* Work to be completed:
Retype the data exactly. Spelling and punctuation stay as they are.

* Material shown:
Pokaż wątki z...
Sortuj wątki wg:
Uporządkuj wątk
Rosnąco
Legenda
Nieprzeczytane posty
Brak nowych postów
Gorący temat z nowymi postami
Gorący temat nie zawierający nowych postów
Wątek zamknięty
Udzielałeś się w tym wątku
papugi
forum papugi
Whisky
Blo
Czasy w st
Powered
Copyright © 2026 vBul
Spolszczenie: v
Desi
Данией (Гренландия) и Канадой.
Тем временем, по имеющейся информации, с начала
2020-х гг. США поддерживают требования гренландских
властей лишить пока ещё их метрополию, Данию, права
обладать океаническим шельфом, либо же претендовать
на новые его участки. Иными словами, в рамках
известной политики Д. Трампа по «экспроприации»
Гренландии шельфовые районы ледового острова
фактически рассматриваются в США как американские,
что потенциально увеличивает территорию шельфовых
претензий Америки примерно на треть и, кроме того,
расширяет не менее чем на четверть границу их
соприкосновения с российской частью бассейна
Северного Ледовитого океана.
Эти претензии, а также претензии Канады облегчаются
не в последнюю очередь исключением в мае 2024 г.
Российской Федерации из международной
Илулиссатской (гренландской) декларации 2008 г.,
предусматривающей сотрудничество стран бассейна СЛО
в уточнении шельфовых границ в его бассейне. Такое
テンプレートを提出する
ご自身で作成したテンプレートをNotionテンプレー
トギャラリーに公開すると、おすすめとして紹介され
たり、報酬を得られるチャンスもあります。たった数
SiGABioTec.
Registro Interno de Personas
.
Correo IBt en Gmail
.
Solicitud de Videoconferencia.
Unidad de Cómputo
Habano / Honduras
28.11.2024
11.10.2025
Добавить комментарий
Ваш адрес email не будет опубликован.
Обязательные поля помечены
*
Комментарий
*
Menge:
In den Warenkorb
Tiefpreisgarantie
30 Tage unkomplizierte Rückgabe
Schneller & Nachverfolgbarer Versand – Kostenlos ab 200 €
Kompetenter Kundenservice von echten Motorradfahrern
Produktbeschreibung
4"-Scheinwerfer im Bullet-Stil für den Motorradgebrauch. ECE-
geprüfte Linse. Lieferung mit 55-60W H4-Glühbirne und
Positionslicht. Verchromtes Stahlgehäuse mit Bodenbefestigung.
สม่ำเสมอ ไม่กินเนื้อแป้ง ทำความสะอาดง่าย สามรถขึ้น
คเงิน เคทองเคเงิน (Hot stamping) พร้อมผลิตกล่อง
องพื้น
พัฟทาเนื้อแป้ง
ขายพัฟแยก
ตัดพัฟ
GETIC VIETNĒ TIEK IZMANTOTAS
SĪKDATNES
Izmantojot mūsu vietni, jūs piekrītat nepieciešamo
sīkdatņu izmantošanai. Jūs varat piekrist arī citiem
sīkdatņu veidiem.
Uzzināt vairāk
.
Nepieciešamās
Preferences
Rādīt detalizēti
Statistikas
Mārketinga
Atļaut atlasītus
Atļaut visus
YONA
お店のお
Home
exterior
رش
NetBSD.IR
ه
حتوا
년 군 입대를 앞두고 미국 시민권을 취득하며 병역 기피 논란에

* Response area:
Pokaż wątki z...
Sortuj wątki wg:
Uporządkuj wątk
Rosnąco
Legenda
Nieprzeczytane posty
Brak nowych postów
Gorący temat z nowymi postami
Gorący temat nie zawierający nowych postów
Wątek zamknięty
Udzielałeś się w tym wątku
papugi
forum papugi
Whisky
Blo
Czasy w st
Powered
Copyright © 2026 vBul
Spolszczenie: v
Desi
Данией (Гренландия) и Канадой.
Тем временем, по имеющейся информации, с начала
2020-х гг. США поддерживают требования гренландских
властей лишить пока ещё их метрополию, Данию, права
обладать океаническим шельфом, либо же претендовать
на новые его участки. Иными словами, в рамках
известной политики Д. Трампа по «экспроприации»
Гренландии шельфовые районы ледового острова
фактически рассматриваются в США как американские,
что потенциально увеличивает территорию шельфовых
претензий Америки примерно на треть и, кроме того,
расширяет не менее чем на четверть границу их
соприкосновения с российской частью бассейна
Северного Ледовитого океана.
Эти претензии, а также претензии Канады облегчаются
не в последнюю очередь исключением в мае 2024 г.
Российской Федерации из международной
Илулиссатской (гренландской) декларации 2008 г.,
предусматривающей сотрудничество стран бассейна СЛО
в уточнении шельфовых границ в его бассейне. Такое
テンプレートを提出する
ご自身で作成したテンプレートをNotionテンプレー
トギャラリーに公開すると、おすすめとして紹介され
たり、報酬を得られるチャンスもあります。たった数
SiGABioTec.
Registro Interno de Personas
.
Correo IBt en Gmail
.
Solicitud de Videoconferencia.
Unidad de Cómputo
Habano / Honduras
28.11.2024
11.10.2025
Добавить комментарий
Ваш адрес email не будет опубликован.
Обязательные поля помечены
*
Комментарий
*
Menge:
In den Warenkorb
Tiefpreisgarantie
30 Tage unkomplizierte Rückgabe
Schneller & Nachverfolgbarer Versand – Kostenlos ab 200 €
Kompetenter Kundenservice von echten Motorradfahrern
Produktbeschreibung
4"-Scheinwerfer im Bullet-Stil für den Motorradgebrauch. ECE-
geprüfte Linse. Lieferung mit 55-60W H4-Glühbirne und
Positionslicht. Verchromtes Stahlgehäuse mit Bodenbefestigung.
สม่ำเสมอ ไม่กินเนื้อแป้ง ทำความสะอาดง่าย สามรถขึ้น
คเงิน เคทองเคเงิน (Hot stamping) พร้อมผลิตกล่อง
องพื้น
พัฟทาเนื้อแป้ง
ขายพัฟแยก
ตัดพัฟ
GETIC VIETNĒ TIEK IZMANTOTAS
SĪKDATNES
Izmantojot mūsu vietni, jūs piekrītat nepieciešamo
sīkdatņu izmantošanai. Jūs varat piekrist arī citiem
sīkdatņu veidiem.
Uzzināt vairāk
.
Nepieciešamās
Preferences
Rādīt detalizēti
Statistikas
Mārketinga
Atļaut atlasītus
Atļaut visus
YONA
お店のお
Home
exterior
رش
NetBSD.IR
ه
حتوا
년 군 입대를 앞두고 미국 시민권을 취득하며 병역 기피 논란에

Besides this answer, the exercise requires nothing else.